Consensus and Synchronization in Complex Networks [electronic resource] / edited by Ljupco Kocarev.

Consensus theory in networked systems -- Control of Networks of Coupled Dynamical Systems -- Distributed consensus and coordination control of networked multi-agent  systems -- Consensus of Networked Multi-Agent Systems with Delays and Fractional-Order Dynamics -- Synchronization in complex networks: properties and tools -- Enhancing Synchronizability of Complex Networks via Optimization -- Synchronization-based parameter estimation in chaotic dynamical systems -- Data Assimilation as Artificial Perception and Supermodeling as Artificial Consciousness -- Supermodeling dynamics and learning mechanisms.- On the limit of large couplings and weighted averaged dynamics.

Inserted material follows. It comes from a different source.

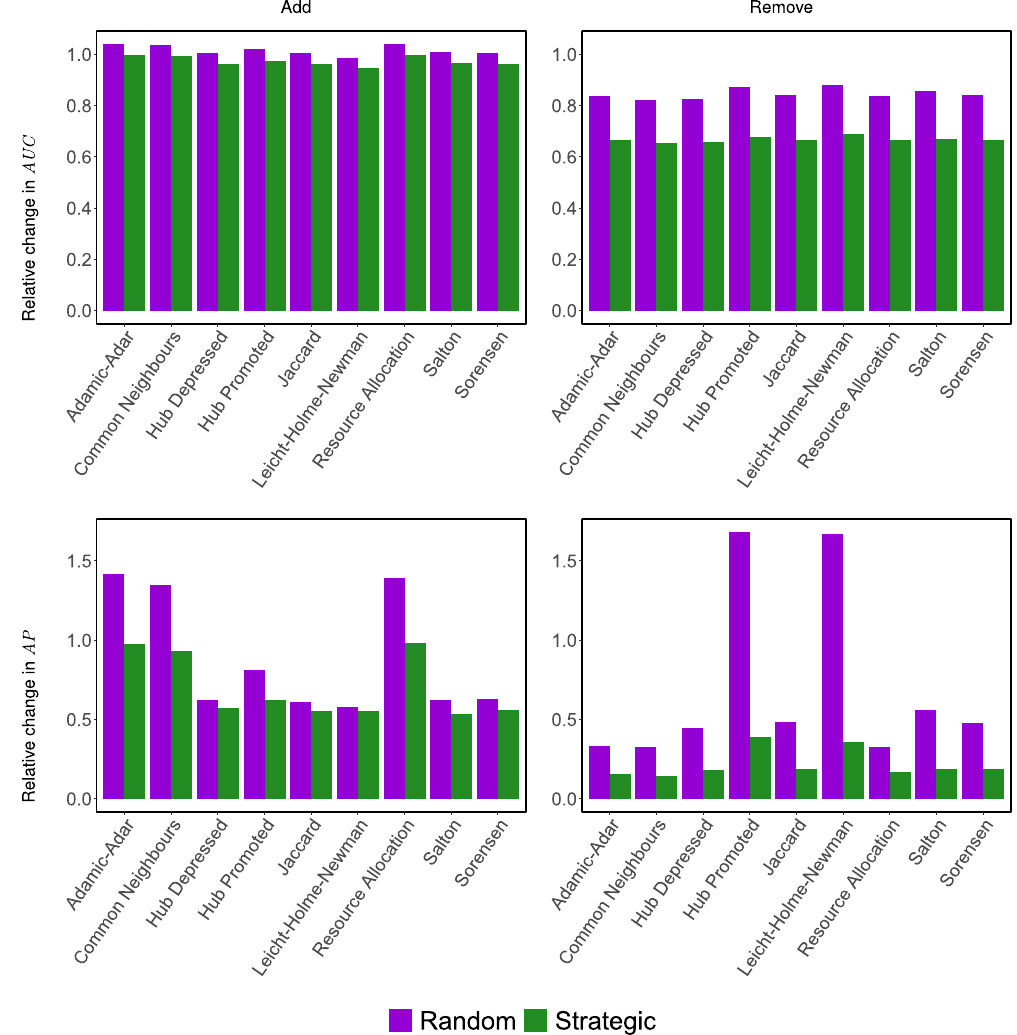
Figure 5. Comparing the error vs. attack tolerance of different similarity indices, by comparing the impact of modifying links that are chosen randomly against those that are chosen strategically by one of our heuristics. Specifically, for each network outlined in Section S7.1, we randomly select 10 evaders that have at least 9 connections each (this ensures that any such evader will not become entirely disconnected when running CTR). For each evader, we randomly select five instances of H , each containing 3 edges selected randomly from the evader’s connections. For each such H , we run experiments with a budget b = 5. This budget is then spent either randomly, or by one of our heuristics. The results depicted in the figure are averaged over all considered networks (for randomly generated networks, the experiment is repeated over 50 instances). We disregard any H for which the performance metric is below 0.001, and assume the edges therein to be hidden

Synchronization in complex networks is one of the most captivating cooperative phenomena in nature and has been shown to be of fundamental importance in such varied circumstances as the continued existence of species, the functioning of heart pacemaker cells, epileptic seizures, neuronal firing in the feline visual cortex and cognitive tasks in humans. E.g. coupled visual and acoustic interactions make fireflies flash, crickets chirp, and an audience clap in unison. On the other hand, in distributed systems and networks, it is often necessary for some or all of the nodes to calculate some function of certain parameters, e.g. sink nodes in sensor networks being tasked with calculating the average measurement value of all the sensors or multi-agent systems in which all agents are required to coordinate their speed and direction. When all nodes calculate the same function of the initial values in the system, they are said to reach consensus. Such concepts - sometimes also called state agreement, rendezvous, and observer design in control theory - have recently received considerable attention in the computational science and engineering communities. Quite generally, consensus formation among a small group of expert models of an objective process is challenging because the separate models have already been optimized in their own parameter spaces.   The mathematical framework for describing synchronization and consensus in natural and technical sciences is similar and the aim of this book is to provide the first comprehensive work in which synchronization and consensus are presented jointly, thereby allowing the reader to learn about the similarities and differences of the two concepts in both a systematic and application-oriented fashion. The ten chapters have been carefully selected so as to reflect the current state-of-the-art of synchronization and consensus in networked systems; in particular two chapters dealing with a novel application of synchronization concepts in machine learning have been included.   The book is aimed at all scientists and engineers, graduate students and practitioners, working in the fields of synchronization and related phenomena.